Repeat the fiscal-year budget list word for word, between "FY 2003 - $378" and "Obama's Stimulus Act)", inclusive.

● **Document extract**:
------------------------------------------------------------
FY 1978 - $59 billion

FY 1979 - $41 billion

FY 1980 - $74 billion

FY 1981 - $79 billion

President Jimmy Carter: Total = $253 billion, a 36 percent increase

FY 1982 - $128 billion

FY 1983 - $208 billion

FY 1984 - $185 billion

FY 1985 - $212 billion

FY 1986 - $221 billion

FY 1987 - $150 billion

FY 1988 - $155 billion

FY 1989 - $153 billion

President Ronald Reagan: Total = $1.412 trillion, a 142 percent increase

FY 1990 - $221 billion

FY 1991 - $269 billion

FY 1992 - $290 billion

FY 1993 - $255 billion

President George H.W. Bush: Total = $1.036 trillion, a 36 percent increase

FY 1994 - $203 billion

FY 1995 - $164 billion

FY 1996 - $107 billion

FY 1997 - $22 billion

FY 1998 - $69 billion surplus

FY 1999 - $126 billion surplus

FY 2000 - $236 billion surplus

FY 2001 - $128 billion surplus

President Bill Clinton: Total = $63 billion surplus, a 1 percent decrease

FY 2002 - $158 billion

FY 2003 - $378 billion

FY 2004 - $413 billion

FY 2005 - $318 billion

FY 2006 - $248 billion

FY 2007 - $161 billion

FY 2008 - $459 billion

FY 2009 - $1.16 trillion. ($1.413 trillion minus $253 billion from Obama's Stimulus Act)
------------------------------------------------------------
● **Stored items**:

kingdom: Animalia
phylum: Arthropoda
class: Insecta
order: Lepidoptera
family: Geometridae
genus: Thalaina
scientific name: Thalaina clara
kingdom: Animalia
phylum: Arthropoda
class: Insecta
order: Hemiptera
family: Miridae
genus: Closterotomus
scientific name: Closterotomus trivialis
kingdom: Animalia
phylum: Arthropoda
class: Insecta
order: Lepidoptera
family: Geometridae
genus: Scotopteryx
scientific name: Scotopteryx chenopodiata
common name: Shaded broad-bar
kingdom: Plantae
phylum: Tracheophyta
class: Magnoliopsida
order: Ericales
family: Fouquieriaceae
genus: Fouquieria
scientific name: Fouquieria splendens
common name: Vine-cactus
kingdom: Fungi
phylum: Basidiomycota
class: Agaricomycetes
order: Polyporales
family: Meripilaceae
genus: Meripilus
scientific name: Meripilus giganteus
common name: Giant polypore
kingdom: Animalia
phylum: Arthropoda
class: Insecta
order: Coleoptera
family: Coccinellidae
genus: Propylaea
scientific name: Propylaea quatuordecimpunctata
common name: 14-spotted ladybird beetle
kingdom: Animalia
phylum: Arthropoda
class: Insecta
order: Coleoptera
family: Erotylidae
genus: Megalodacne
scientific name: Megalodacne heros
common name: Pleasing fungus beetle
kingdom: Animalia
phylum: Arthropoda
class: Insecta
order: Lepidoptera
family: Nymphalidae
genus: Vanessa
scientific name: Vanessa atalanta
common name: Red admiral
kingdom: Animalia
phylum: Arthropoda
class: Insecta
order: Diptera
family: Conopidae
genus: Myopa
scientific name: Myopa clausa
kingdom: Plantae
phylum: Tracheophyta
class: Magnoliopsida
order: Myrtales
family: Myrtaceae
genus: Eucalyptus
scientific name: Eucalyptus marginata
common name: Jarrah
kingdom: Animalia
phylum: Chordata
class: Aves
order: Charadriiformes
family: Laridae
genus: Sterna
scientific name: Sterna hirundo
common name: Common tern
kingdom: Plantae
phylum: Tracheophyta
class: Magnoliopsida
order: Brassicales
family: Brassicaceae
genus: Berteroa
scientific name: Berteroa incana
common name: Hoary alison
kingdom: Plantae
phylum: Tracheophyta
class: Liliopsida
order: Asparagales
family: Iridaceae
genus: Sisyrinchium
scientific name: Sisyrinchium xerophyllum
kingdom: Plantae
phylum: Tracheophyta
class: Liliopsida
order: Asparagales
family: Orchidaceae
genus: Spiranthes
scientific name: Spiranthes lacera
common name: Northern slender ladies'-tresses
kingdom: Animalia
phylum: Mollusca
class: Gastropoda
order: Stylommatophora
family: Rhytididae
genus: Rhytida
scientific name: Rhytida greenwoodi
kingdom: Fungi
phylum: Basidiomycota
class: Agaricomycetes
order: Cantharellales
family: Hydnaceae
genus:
------------------------------------------------------------
● **Answer space**:
FY 2003 - $378 billion

FY 2004 - $413 billion

FY 2005 - $318 billion

FY 2006 - $248 billion

FY 2007 - $161 billion

FY 2008 - $459 billion

FY 2009 - $1.16 trillion. ($1.413 trillion minus $253 billion from Obama's Stimulus Act)